PBMC Concentration (#/mL)	104	5 × 104	105	106
Impedance Increment (%)	242.7%	64.4%	26.9%	12.9%

, ranging from 12.9% to 242.7%.

In addition, it is interesting to observe that the impedance increments of the impedance signal measured in the dynamic mode were over 20 times higher at a low concentration (10⁴ # cells/mL) than at a high concentration (10⁶ # cells/mL). Since a stationary droplet in the DMF device was presented as no flow [50,51], the molecular binding in the stationary mode mostly occurred at the interface of the electrode surface. Therefore, only a small portion of the fluid was in contact with the electrode surface, and thus only the cells near the interface were able to bind with the immobilized antibodies. On the contrary, in the dynamic incubation mode, the droplet was moved back and forth on three adjacent actuation electrodes. A theoretical study reported by Kim’s group indicated that two circulating internal flows are present within a droplet along its advancing direction [51]. Therefore, we speculate that the circulating flows in the dynamic incubation mode can enhance the possibility of cells interacting with antibodies, leading to a higher binding efficiency. In addition, we expect the localized depletion of cells after binding will be rapidly replenished in the dynamic mode due to the relatively small sensing area (1.57 × 10⁶ μm²) compared with the droplet (16 × 10⁶ um²), therefore permitting constant cell binding with the antibody on the sensing electrode. On the other hand, the cell binding capacity was estimated based on the surface area of the electrode surface (1.57 × 10⁶ μm²) divided by the average cross-section area of PBMC (41.85 μm², assuming the average diameter of PBMC is 7.23 μm [52]), and the estimated maximum capacity of cells is 3.76 × 10⁴. Though the actual binding capacity will be less than the estimated maximum capacity given the steric effect between cells [53], the cell assay at the highest concentration (10⁶ per mL) was below the saturation level (~4 × 10³ cells in a 4 μL droplet). Therefore, the dynamic movement of cells in a droplet at the highest concentration still presented an enhanced impedance signal (11.3%). As for cells at lower concentrations (10⁴ per mL), the dynamic incubation greatly enhanced the cell binding efficiency and, consequently, higher impedance change over two times.

4. Conclusions

In this work, for the first time, we have developed a DMF platform integrated with an EIS-based biosensor with bare sensing electrodes for the detection of PBMCs.

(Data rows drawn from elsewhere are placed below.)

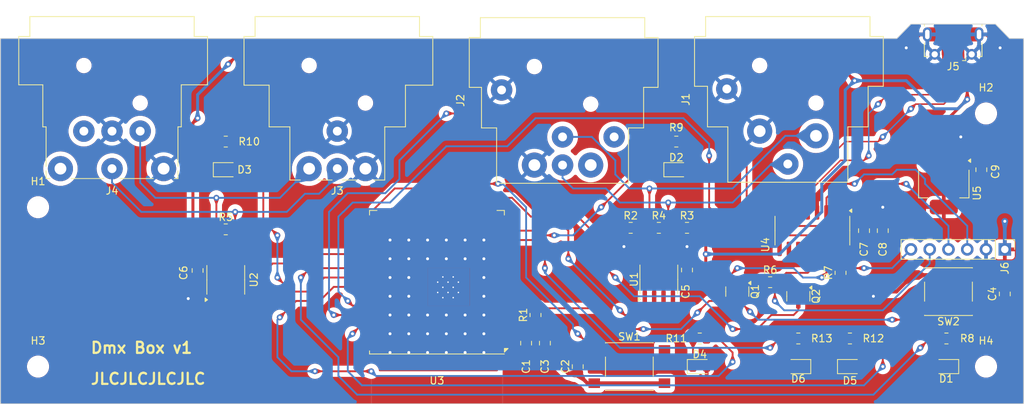
<source format=kicad_pcb>
(kicad_pcb
	(version 20241229)
	(generator "pcbnew")
	(generator_version "9.0")
	(general
		(thickness 1.6)
		(legacy_teardrops no)
	)
	(paper "A4")
	(layers
		(0 "F.Cu" signal)
		(2 "B.Cu" signal)
		(9 "F.Adhes" user "F.Adhesive")
		(11 "B.Adhes" user "B.Adhesive")
		(13 "F.Paste" user)
		(15 "B.Paste" user)
		(5 "F.SilkS" user "F.Silkscreen")
		(7 "B.SilkS" user "B.Silkscreen")
		(1 "F.Mask" user)
		(3 "B.Mask" user)
		(17 "Dwgs.User" user "User.Drawings")
		(19 "Cmts.User" user "User.Comments")
		(21 "Eco1.User" user "User.Eco1")
		(23 "Eco2.User" user "User.Eco2")
		(25 "Edge.Cuts" user)
		(27 "Margin" user)
		(31 "F.CrtYd" user "F.Courtyard")
		(29 "B.CrtYd" user "B.Courtyard")
		(35 "F.Fab" user)
		(33 "B.Fab" user)
		(39 "User.1" user)
		(41 "User.2" user)
		(43 "User.3" user)
		(45 "User.4" user)
		(47 "User.5" user)
		(49 "User.6" user)
		(51 "User.7" user)
		(53 "User.8" user)
		(55 "User.9" user)
	)
	(setup
		(stackup
			(layer "F.SilkS"
				(type "Top Silk Screen")
			)
			(layer "F.Paste"
				(type "Top Solder Paste")
			)
			(layer "F.Mask"
				(type "Top Solder Mask")
				(thickness 0.01)
			)
			(layer "F.Cu"
				(type "copper")
				(thickness 0.035)
			)
			(layer "dielectric 1"
				(type "core")
				(thickness 1.51)
				(material "FR4")
				(epsilon_r 4.5)
				(loss_tangent 0.02)
			)
			(layer "B.Cu"
				(type "copper")
				(thickness 0.035)
			)
			(layer "B.Mask"
				(type "Bottom Solder Mask")
				(thickness 0.01)
			)
			(layer "B.Paste"
				(type "Bottom Solder Paste")
			)
			(layer "B.SilkS"
				(type "Bottom Silk Screen")
			)
			(copper_finish "None")
			(dielectric_constraints no)
		)
		(pad_to_mask_clearance 0)
		(allow_soldermask_bridges_in_footprints no)
		(tenting front back)
		(pcbplotparams
			(layerselection 0x00000000_00000000_55555555_5755f5ff)
			(plot_on_all_layers_selection 0x00000000_00000000_00000000_00000000)
			(disableapertmacros no)
			(usegerberextensions yes)
			(usegerberattributes yes)
			(usegerberadvancedattributes yes)
			(creategerberjobfile yes)
			(dashed_line_dash_ratio 12.000000)
			(dashed_line_gap_ratio 3.000000)
			(svgprecision 6)
			(plotframeref no)
			(mode 1)
			(useauxorigin no)
			(hpglpennumber 1)
			(hpglpenspeed 20)
			(hpglpendiameter 15.000000)
			(pdf_front_fp_property_popups yes)
			(pdf_back_fp_property_popups yes)
			(pdf_metadata yes)
			(pdf_single_document no)
			(dxfpolygonmode yes)
			(dxfimperialunits yes)
			(dxfusepcbnewfont yes)
			(psnegative no)
			(psa4output no)
			(plot_black_and_white yes)
			(plotinvisibletext no)
			(sketchpadsonfab no)
			(plotpadnumbers no)
			(hidednponfab no)
			(sketchdnponfab yes)
			(crossoutdnponfab yes)
			(subtractmaskfromsilk yes)
			(outputformat 1)
			(mirror no)
			(drillshape 0)
			(scaleselection 1)
			(outputdirectory "test")
		)
	)
	(net 0 "")
	(net 1 "+5V")
	(net 2 "GND")
	(net 3 "Net-(U3-IO2)")
	(net 4 "Net-(D1-K)")
	(net 5 "Net-(D2-K)")
	(net 6 "Net-(D3-K)")
	(net 7 "Net-(D4-K)")
	(net 8 "Net-(D5-K)")
	(net 9 "/OUT-")
	(net 10 "/OUT+")
	(net 11 "Net-(D6-K)")
	(net 12 "unconnected-(J2-P5-Pad5)")
	(net 13 "/IN-")
	(net 14 "/IN+")
	(net 15 "unconnected-(J2-P3-Pad4)")
	(net 16 "unconnected-(J4-P3-Pad4)")
	(net 17 "unconnected-(J4-P5-Pad5)")
	(net 18 "+3.3V")
	(net 19 "unconnected-(J5-ID-Pad4)")
	(net 20 "TX")
	(net 21 "RX")
	(net 22 "DTR")
	(net 23 "RTS")
	(net 24 "IO0")
	(net 25 "Net-(Q1-B)")
	(net 26 "Net-(Q2-B)")
	(net 27 "Net-(U3-IO18)")
	(net 28 "Net-(U3-IO14)")
	(net 29 "Net-(U3-IO19)")
	(net 30 "Net-(U3-IO21)")
	(net 31 "Net-(U3-IO22)")
	(net 32 "Net-(U3-IO27)")
	(net 33 "unconnected-(U1-R-Pad1)")
	(net 34 "unconnected-(U2-D-Pad4)")
	(net 35 "unconnected-(U3-IO12-Pad14)")
	(net 36 "unconnected-(U3-IO26-Pad11)")
	(net 37 "unconnected-(U3-IO33-Pad9)")
	(net 38 "unconnected-(U3-IO25-Pad10)")
	(net 39 "unconnected-(U3-IO4-Pad26)")
	(net 40 "unconnected-(U3-SCK{slash}CLK-Pad20)")
	(net 41 "unconnected-(U3-IO15-Pad23)")
	(net 42 "unconnected-(U3-NC-Pad32)")
	(net 43 "unconnected-(U3-SENSOR_VN-Pad5)")
	(net 44 "unconnected-(U3-IO34-Pad6)")
	(net 45 "unconnected-(U3-SDO{slash}SD0-Pad21)")
	(net 46 "unconnected-(U3-SHD{slash}SD2-Pad17)")
	(net 47 "unconnected-(U3-IO35-Pad7)")
	(net 48 "unconnected-(U3-SCS{slash}CMD-Pad19)")
	(net 49 "unconnected-(U3-SDI{slash}SD1-Pad22)")
	(net 50 "unconnected-(U3-SWP{slash}SD3-Pad18)")
	(net 51 "unconnected-(U3-IO16-Pad27)")
	(net 52 "unconnected-(U3-IO23-Pad37)")
	(net 53 "unconnected-(U3-IO5-Pad29)")
	(net 54 "unconnected-(U3-IO32-Pad8)")
	(net 55 "unconnected-(U3-SENSOR_VP-Pad4)")
	(net 56 "unconnected-(U4-~{DSR}-Pad10)")
	(net 57 "unconnected-(U4-~{CTS}-Pad9)")
	(net 58 "unconnected-(U4-NC-Pad8)")
	(net 59 "unconnected-(U4-~{DCD}-Pad12)")
	(net 60 "/DO")
	(net 61 "/DI")
	(net 62 "/RESET")
	(net 63 "unconnected-(U4-~{RI}-Pad11)")
	(net 64 "/UD-")
	(net 65 "/UD+")
	(net 66 "unconnected-(U4-R232-Pad15)")
	(net 67 "unconnected-(U4-NC-Pad7)")
	(footprint "Capacitor_SMD:C_0805_2012Metric" (layer "F.Cu") (at 130.98875 102.49 90))
	(footprint "Resistor_SMD:R_0805_2012Metric" (layer "F.Cu") (at 127.17875 96.775))
	(footprint "RF_Module:ESP32-WROOM-32U" (layer "F.Cu") (at 97.155 104.14 180))
	(footprint "Capacitor_SMD:C_0805_2012Metric" (layer "F.Cu") (at 111.76 112.395 90))
	(footprint "Connector_Audio:Jack_XLR_Neutrik_NC3MAH_Horizontal" (layer "F.Cu") (at 87.48 88.755 180))
	(footprint "Resistor_SMD:R_0805_2012Metric" (layer "F.Cu") (at 132.715 111.76 180))
	(footprint "Connector_Audio:Jack_XLR_Neutrik_NC5FAH_Horizontal" (layer "F.Cu") (at 110.34 88.27 90))
	(footprint "Package_TO_SOT_SMD:SOT-223-3_TabPin2" (layer "F.Cu") (at 165.735 90.805 -90))
	(footprint "Connector_PinHeader_2.54mm:PinHeader_1x06_P2.54mm_Vertical" (layer "F.Cu") (at 173.99 99.695 -90))
	(footprint "Resistor_SMD:R_0805_2012Metric" (layer "F.Cu") (at 151.765 102.87 90))
	(footprint "LED_SMD:LED_0805_2012Metric" (layer "F.Cu") (at 129.54 88.9))
	(footprint "LED_SMD:LED_0805_2012Metric" (layer "F.Cu") (at 166.0675 115.57 180))
	(footprint "LED_SMD:LED_0805_2012Metric" (layer "F.Cu") (at 132.715 115.57))
	(footprint "Capacitor_SMD:C_0805_2012Metric" (layer "F.Cu") (at 109.22 112.395 90))
	(footprint "Tereza_custom:SW_Push_TD-03XA-T" (layer "F.Cu") (at 123.19 115.57))
	(footprint "Capacitor_SMD:C_0805_2012Metric" (layer "F.Cu") (at 170.815 88.9 90))
	(footprint "Resistor_SMD:R_0805_2012Metric" (layer "F.Cu") (at 153.035 111.76 180))
	(footprint "Package_TO_SOT_SMD:SOT-23" (layer "F.Cu") (at 146.05 106.045 -90))
	(footprint "Tereza_custom:SW_Push_TD-03XA-T" (layer "F.Cu") (at 166.37 105.415 180))
	(footprint "Resistor_SMD:R_0805_2012Metric" (layer "F.Cu") (at 142.24 104.14))
	(footprint "LED_SMD:LED_0805_2012Metric" (layer "F.Cu") (at 153.035 115.57))
	(footprint "Connector_Audio:Jack_XLR_Neutrik_NC5MAH_Horizontal" (layer "F.Cu") (at 60.17 88.755 180))
	(footprint "Resistor_SMD:R_0805_2012Metric" (layer "F.Cu") (at 68.58 96.98))
	(footprint "MountingHole:MountingHole_2.5mm" (layer "F.Cu") (at 171.45 115.57))
	(footprint "Resistor_SMD:R_0805_2012Metric" (layer "F.Cu") (at 166.0925 111.76))
	(footprint "Capacitor_SMD:C_0805_2012Metric" (layer "F.Cu") (at 154.94 97.155 -90))
	(footprint "Connector_USB:USB_Micro-B_Molex-105017-0001" (layer "F.Cu") (at 167.005 71.8045 180))
	(footprint "LED_SMD:LED_0805_2012Metric" (layer "F.Cu") (at 68.58 88.9))
	(footprint "Package_TO_SOT_SMD:SOT-23" (layer "F.Cu") (at 137.795 105.41 -90))
	(footprint "MountingHole:MountingHole_2.5mm" (layer "F.Cu") (at 171.45 81.28))
	(footprint "Resistor_SMD:R_0805_2012Metric" (layer "F.Cu") (at 123.36875 96.775))
	(footprint "Resistor_SMD:R_0805_2012Metric" (layer "F.Cu") (at 129.54 85.09))
	(footprint "MountingHole:MountingHole_2.5mm" (layer "F.Cu") (at 43.18 93.98))
	(footprint "Resistor_SMD:R_0805_2012Metric"
		(layer "F.Cu")
		(uuid "b360c099-7735-467a-bc2a-a0d08564daf9")
		(at 68.58 85.09 180)
		(descr "Resistor SMD 0805 (2012 Metric), square (rectangular) end terminal, IPC_7351 nominal, (Body size source: IPC-SM-782 page 72, https://www.pcb-3d.com/wordpress/wp-content/uploads/ipc-sm-782a_amendment_1_and_2.pdf), generated with kicad-footprint-generator")
		(tags "resistor")
		(property "Reference" "R10"
			(at -3.175 0 0)
			(layer "F.SilkS")
			(uuid "735fbb0d-fa88-4d38-a910-79c6e8d54578")
			(effects
				(font
					(size 1 1)
					(thickness 0.15)
				)
			)
		)
		(property "Value" "330"
			(at 0 1.65 0)
			(layer "F.Fab")
			(uuid "74b99d99-6bc8-4cec-a2c2-a4ae1a69677c")
			(effects
				(font
					(size 1 1)
					(thickness 0.15)
				)
			)
		)
		(property "Datasheet" ""
			(at 0 0 180)
			(layer "F.Fab")
			(hide yes)
			(uuid "34001cbb
... [754969 chars truncated]
</source>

IDEs were optimized for improved detection sensitivity. The measured impedance spectra demonstrated good agreement with the theoretical impedance spectra based on the equivalent circuit. In addition, the correlation between electrode dimension and the electric field intensity showed an over 3-fold sensitivity improvement on the 15 μm finger-sized IDE compared with 30 μm and 50 μm-wide IDEs. Further, the integrated platform was utilized to detect PBMCs at different concentrations in stationary and dynamic cell incubation modes. Higher sensitivity was observed in dynamic mode, whereas low as 10⁴ PBMCs per mL was detected, which is approximately two orders of magnitude less than their biologically relevant range. Overall, the integrated system presented the technical feasibility of detecting immune cells in a simple and sensitive manner. Moreover, due to the feasibility of operating droplets continuously on DMF devices, our future goal is to extend the application to phenotyping immune cell subtypes from a single droplet of a blood sample by passing it through multiple electrodes conjugated with different antibodies. Currently, the mass production of this platform remains a challenge due to its complex microfabrication procedures in cleanroom settings. However, with the rapid advances in novel microfabrication technologies, it is foreseeable that the platform can be mass-produced at a low cost on flexibles using advanced high-resolution printing technologies. We envision that this integrated platform will be useful for evaluating treatment strategies that require frequent assessment of patients’ immune systems as a POC testing platform outside of a centralized laboratory.